Pada 11 November 2025, pemerintah melalui PP No.44 Tahun 2025 mempertegas ketentuan penghentian layanan dalam penagihan PNBP. Ketentuan ini memberi wewenang kepada Menteri Keuangan atau pimpinan instansi pengelola PNBP untuk menghentikan layanan kepada wajib bayar.
Penghentian dapat dikenakan kepada orang pribadi, badan, pemilik badan, penanggung atau pihak yang memperoleh hak, namun tidak mencakup layanan dasar.
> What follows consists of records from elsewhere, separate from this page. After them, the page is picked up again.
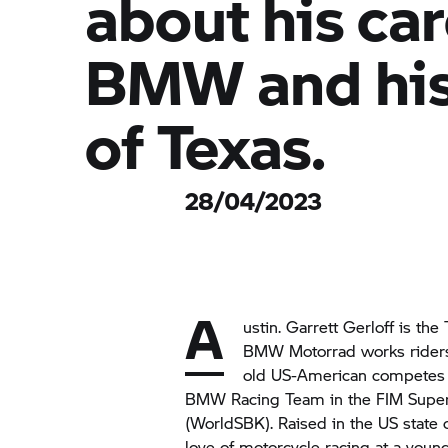
about his car
BMW and his
of Texas.
28/04/2023
A
ustin. Garrett Gerloff is the
BMW Motorrad
works riders
old US-American competes 
BMW Racing Team in the FIM Supe
(WorldSBK). Raised in the US state 
love of motorcycle racing at a you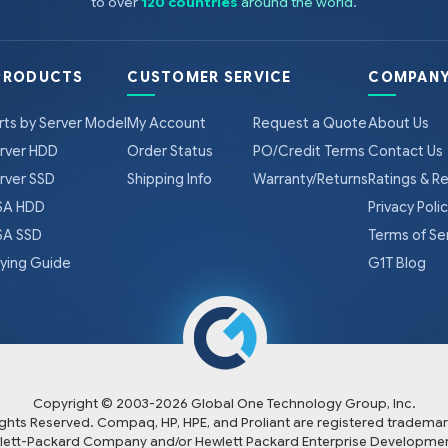
to over
120 countries
around the world
.
PRODUCTS
CUSTOMER SERVICE
COMPANY
rts by Server Model
My Account
Request a Quote
About Us
rver HDD
Order Status
PO/Credit Terms
Contact Us
rver SSD
Shipping Info
Warranty/Returns
Ratings & R
A HDD
Privacy Poli
A SSD
Terms of Se
ying Guide
G1T Blog
Copyright © 2003-
2026
Global One Technology Group, Inc.
Rights Reserved. Compaq, HP, HPE, and Proliant are registered trademar
lett-Packard Company and/or Hewlett Packard Enterprise Developmen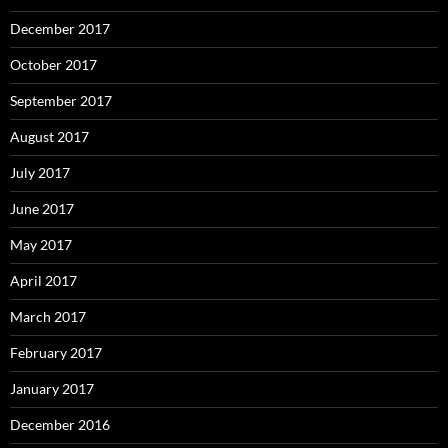
December 2017
October 2017
September 2017
August 2017
July 2017
June 2017
May 2017
April 2017
March 2017
February 2017
January 2017
December 2016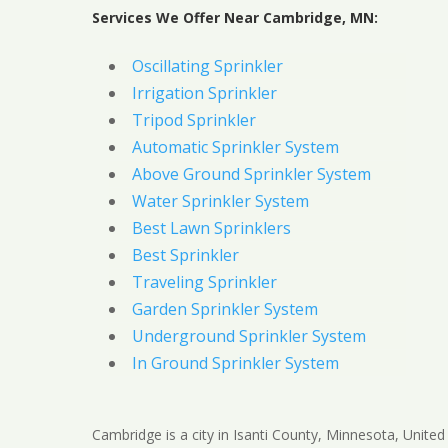
Services We Offer Near Cambridge, MN:
Oscillating Sprinkler
Irrigation Sprinkler
Tripod Sprinkler
Automatic Sprinkler System
Above Ground Sprinkler System
Water Sprinkler System
Best Lawn Sprinklers
Best Sprinkler
Traveling Sprinkler
Garden Sprinkler System
Underground Sprinkler System
In Ground Sprinkler System
Cambridge is a city in Isanti County, Minnesota, United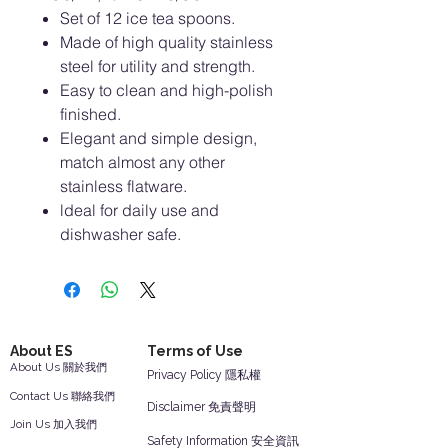
Set of 12 ice tea spoons.
Made of high quality stainless
steel for utility and strength.
Easy to clean and high-polish
finished.
Elegant and simple design,
match almost any other
stainless flatware.
ldeal for daily use and
dishwasher safe.
About ES
Terms of Use
About Us 關於我們
Privacy Policy 隱私權
Contact Us 聯絡我們
Disclaimer 免責聲明
Join Us 加入我們
Safety Information 安全資訊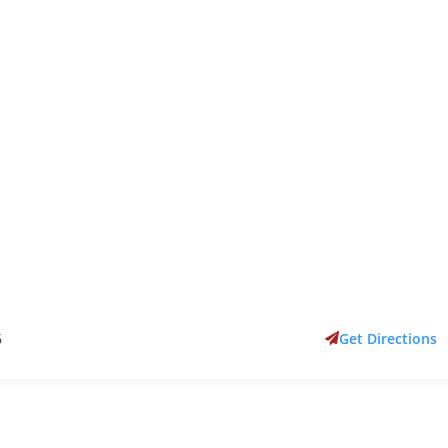
6
Get Directions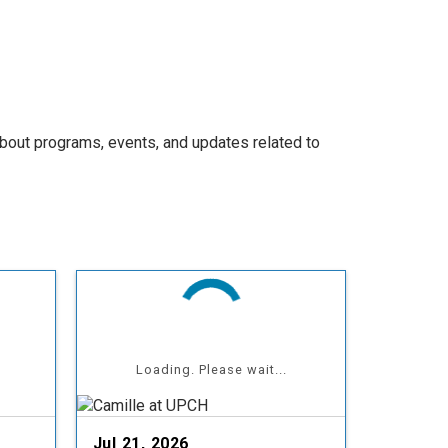
bout programs, events, and updates related to
Loading. Please wait...
Jul 21, 2026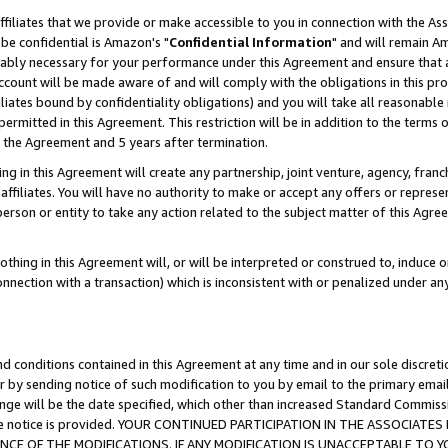
ffiliates that we provide or make accessible to you in connection with the A
be confidential is Amazon's "
Confidential Information
" and will remain Am
nably necessary for your performance under this Agreement and ensure that a
count will be made aware of and will comply with the obligations in this prov
filiates bound by confidentiality obligations) and you will take all reasonabl
 permitted in this Agreement. This restriction will be in addition to the term
f the Agreement and 5 years after termination.
g in this Agreement will create any partnership, joint venture, agency, fran
ffiliates. You will have no authority to make or accept any offers or represent
 person or entity to take any action related to the subject matter of this Ag
thing in this Agreement will, or will be interpreted or construed to, induce 
connection with a transaction) which is inconsistent with or penalized under an
d conditions contained in this Agreement at any time and in our sole discret
r by sending notice of such modification to you by email to the primary emai
ange will be the date specified, which other than increased Standard Commi
e the notice is provided. YOUR CONTINUED PARTICIPATION IN THE ASSOCIA
E OF THE MODIFICATIONS. IF ANY MODIFICATION IS UNACCEPTABLE TO Y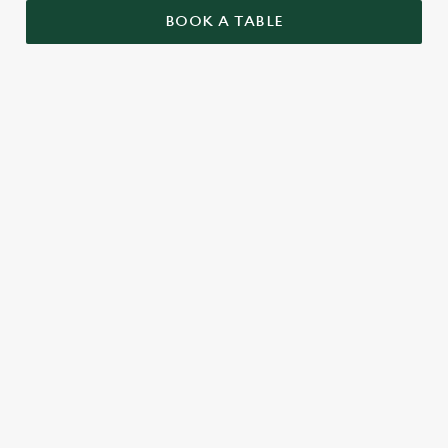
BOOK A TABLE
RELATED CONTENT
Valentines Day
VE Day
St Patricks Day
Special Occasions
Mothers Day
Halloween
Fathers Day
Easter
Black Friday
Birthdays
PP 44/2025 merupakan peraturan omnibus yang menggantikan PP 69/2020, PP 59/2020, dan PP 58/2020, sehingga menambah kepastian hukum mengenai pihak yang dapat dikenai penghentian. Surat tagihan PNBP yang diterbitkan mencakup pokok dan sanksi administratif sebesar 2 % per bulan, maksimal 24 bulan.
Dengan aturan ini, instansi pengelola PNBP memiliki dasar hukum yang lebih kuat untuk menindak wajib bayar yang tidak memenuhi kewajiban, yang diharapkan meningkatkan kepatuhan dan penerimaan negara. Penagihan akan dilakukan secara simultan dengan upaya optimalisasi piutang sesuai peraturan yang berlaku.